____ Listed records
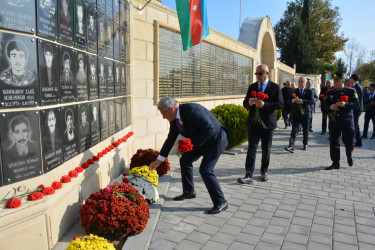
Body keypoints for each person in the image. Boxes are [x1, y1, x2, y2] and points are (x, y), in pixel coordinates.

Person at [149, 96, 229, 214]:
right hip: (202, 140)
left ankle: (221, 202)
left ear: (171, 109)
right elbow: (170, 139)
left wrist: (189, 143)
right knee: (185, 160)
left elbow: (210, 130)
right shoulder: (175, 120)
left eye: (163, 114)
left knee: (206, 170)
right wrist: (159, 160)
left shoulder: (193, 110)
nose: (163, 117)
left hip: (216, 140)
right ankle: (189, 192)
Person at [237, 64, 283, 184]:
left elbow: (280, 104)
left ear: (267, 73)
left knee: (266, 149)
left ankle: (264, 172)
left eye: (260, 74)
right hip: (253, 123)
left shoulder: (275, 87)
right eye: (256, 74)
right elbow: (244, 103)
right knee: (251, 149)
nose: (257, 76)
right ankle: (248, 175)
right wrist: (249, 102)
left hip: (268, 124)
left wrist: (265, 105)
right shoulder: (252, 87)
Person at [324, 72, 359, 170]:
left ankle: (349, 156)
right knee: (334, 142)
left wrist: (346, 105)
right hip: (334, 121)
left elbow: (357, 105)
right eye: (334, 80)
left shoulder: (351, 91)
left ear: (343, 81)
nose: (334, 82)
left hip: (347, 121)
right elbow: (324, 106)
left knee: (349, 142)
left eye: (337, 80)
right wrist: (330, 107)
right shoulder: (330, 92)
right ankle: (335, 163)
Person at [285, 77, 314, 153]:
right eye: (299, 81)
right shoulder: (294, 91)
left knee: (305, 130)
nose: (301, 83)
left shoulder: (309, 91)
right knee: (294, 130)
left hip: (306, 113)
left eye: (302, 81)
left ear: (305, 83)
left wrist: (302, 101)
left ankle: (305, 144)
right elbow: (288, 100)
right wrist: (293, 100)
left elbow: (312, 101)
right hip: (296, 114)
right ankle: (291, 146)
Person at [350, 74, 363, 147]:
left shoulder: (357, 87)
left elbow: (356, 98)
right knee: (356, 125)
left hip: (357, 109)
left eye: (350, 79)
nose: (350, 80)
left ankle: (354, 141)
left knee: (354, 125)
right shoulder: (356, 86)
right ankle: (358, 141)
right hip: (357, 109)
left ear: (353, 79)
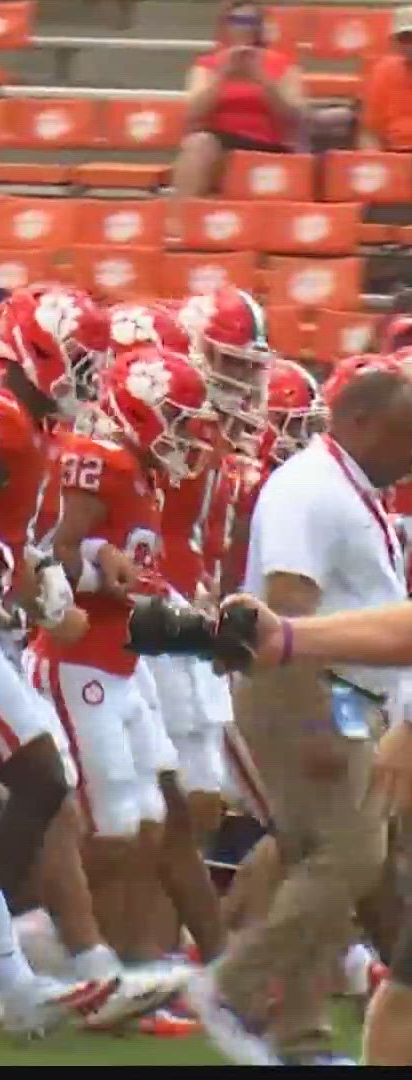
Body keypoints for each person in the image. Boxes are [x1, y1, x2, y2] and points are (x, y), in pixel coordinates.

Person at [187, 365, 412, 1067]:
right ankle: (237, 988)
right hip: (307, 688)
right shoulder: (308, 489)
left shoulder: (350, 488)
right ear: (362, 423)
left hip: (343, 690)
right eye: (407, 435)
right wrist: (317, 716)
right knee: (349, 853)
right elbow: (285, 603)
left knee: (333, 861)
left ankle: (300, 1038)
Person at [171, 2, 308, 207]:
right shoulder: (207, 66)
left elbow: (294, 117)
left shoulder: (284, 65)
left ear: (260, 27)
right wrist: (221, 77)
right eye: (236, 20)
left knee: (200, 147)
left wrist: (263, 81)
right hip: (219, 147)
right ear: (225, 26)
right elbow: (193, 115)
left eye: (250, 21)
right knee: (198, 144)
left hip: (268, 145)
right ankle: (178, 222)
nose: (243, 26)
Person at [360, 7, 412, 151]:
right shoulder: (383, 71)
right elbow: (369, 133)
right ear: (395, 42)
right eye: (406, 38)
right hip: (395, 154)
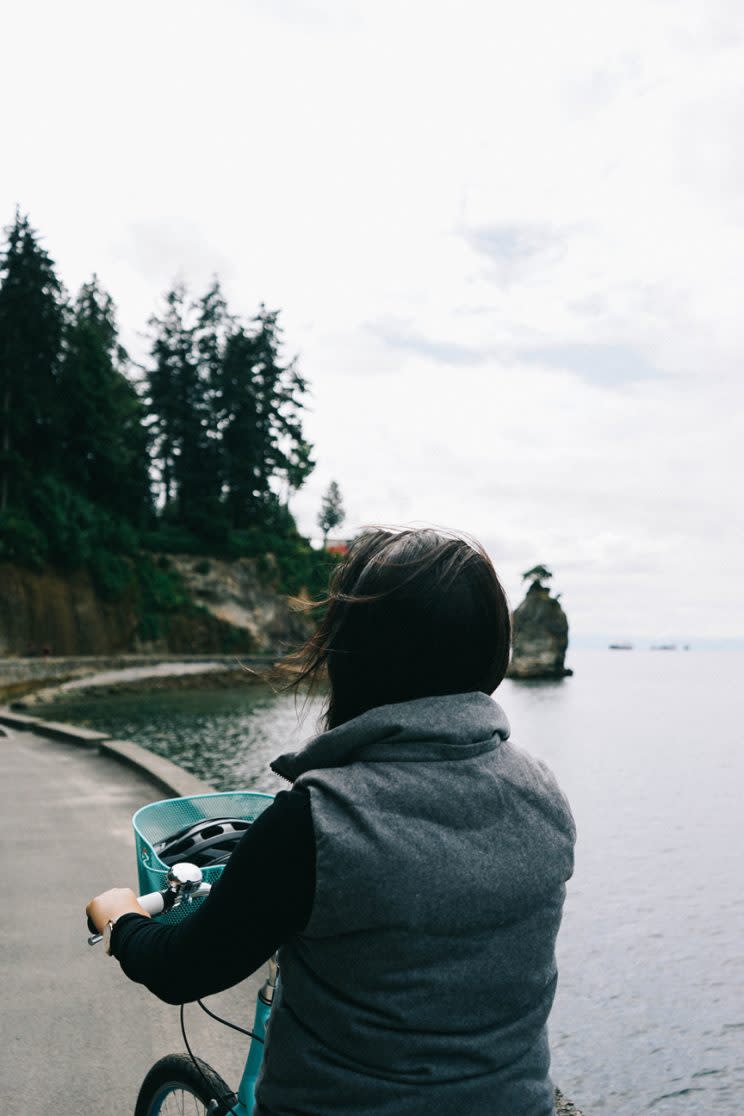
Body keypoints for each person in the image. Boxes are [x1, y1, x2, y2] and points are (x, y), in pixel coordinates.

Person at [87, 527, 576, 1116]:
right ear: (493, 652)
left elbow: (184, 967)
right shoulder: (544, 793)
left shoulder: (319, 820)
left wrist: (120, 921)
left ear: (356, 657)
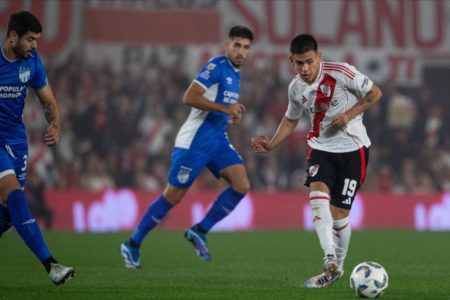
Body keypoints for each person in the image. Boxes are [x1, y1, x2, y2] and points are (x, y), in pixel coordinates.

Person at [251, 34, 382, 288]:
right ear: (291, 61)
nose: (305, 69)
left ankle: (338, 270)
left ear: (319, 56)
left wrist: (349, 114)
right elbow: (291, 120)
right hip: (320, 148)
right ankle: (329, 258)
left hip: (354, 150)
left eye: (309, 61)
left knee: (340, 215)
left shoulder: (342, 72)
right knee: (317, 195)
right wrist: (272, 144)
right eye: (299, 63)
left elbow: (375, 93)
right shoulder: (295, 88)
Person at [120, 26, 254, 268]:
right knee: (173, 196)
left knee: (242, 184)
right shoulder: (216, 67)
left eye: (246, 47)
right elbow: (189, 97)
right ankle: (132, 244)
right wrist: (225, 110)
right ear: (227, 46)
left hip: (218, 140)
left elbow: (219, 104)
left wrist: (229, 116)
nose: (241, 51)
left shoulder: (235, 74)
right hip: (194, 142)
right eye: (237, 45)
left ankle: (199, 231)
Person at [0, 11, 74, 285]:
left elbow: (49, 102)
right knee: (15, 195)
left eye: (37, 40)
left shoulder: (31, 62)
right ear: (12, 37)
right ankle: (51, 265)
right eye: (30, 40)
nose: (34, 46)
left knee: (8, 214)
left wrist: (55, 124)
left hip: (15, 141)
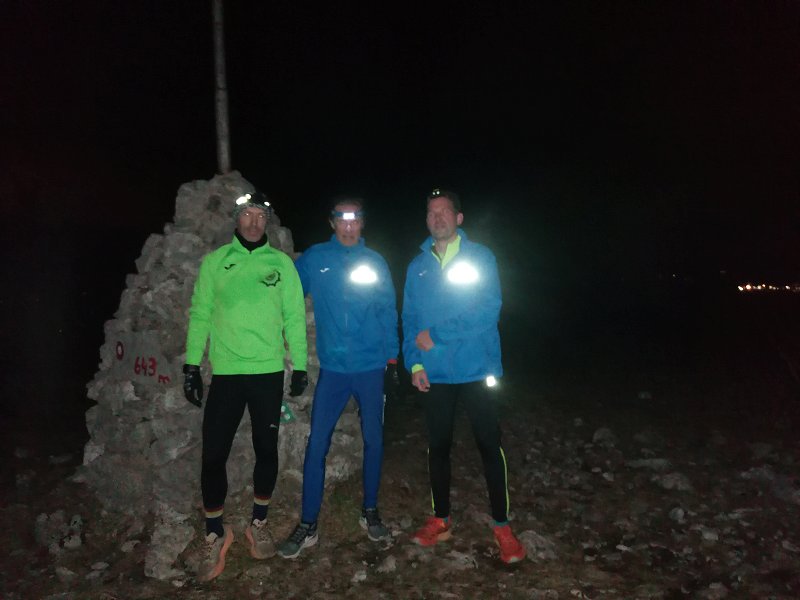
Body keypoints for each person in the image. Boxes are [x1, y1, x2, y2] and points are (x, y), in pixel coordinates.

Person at [182, 191, 309, 581]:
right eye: (247, 215)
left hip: (268, 374)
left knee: (266, 449)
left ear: (267, 222)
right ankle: (215, 531)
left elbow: (294, 316)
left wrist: (300, 366)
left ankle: (259, 521)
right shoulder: (216, 262)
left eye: (260, 216)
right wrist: (191, 366)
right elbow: (201, 313)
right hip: (227, 375)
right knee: (213, 454)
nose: (254, 223)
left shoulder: (282, 264)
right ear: (236, 219)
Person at [401, 188, 526, 564]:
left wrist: (437, 335)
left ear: (458, 218)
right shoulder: (417, 266)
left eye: (443, 212)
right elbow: (409, 319)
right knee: (438, 447)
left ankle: (502, 526)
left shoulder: (480, 257)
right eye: (431, 213)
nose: (436, 218)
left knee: (489, 445)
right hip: (435, 372)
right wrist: (414, 363)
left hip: (476, 368)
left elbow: (487, 310)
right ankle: (441, 519)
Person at [276, 197, 400, 559]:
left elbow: (387, 310)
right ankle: (308, 523)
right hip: (333, 370)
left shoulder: (375, 261)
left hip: (370, 367)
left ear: (362, 223)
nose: (349, 226)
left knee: (374, 440)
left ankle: (370, 510)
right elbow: (287, 292)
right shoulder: (316, 258)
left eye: (355, 220)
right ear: (332, 223)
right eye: (342, 220)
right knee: (317, 444)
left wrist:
________
Exercise directions >> Provide the number of lines in the entries above on which the string "nose" is found, and no other text.

The completed task >> 12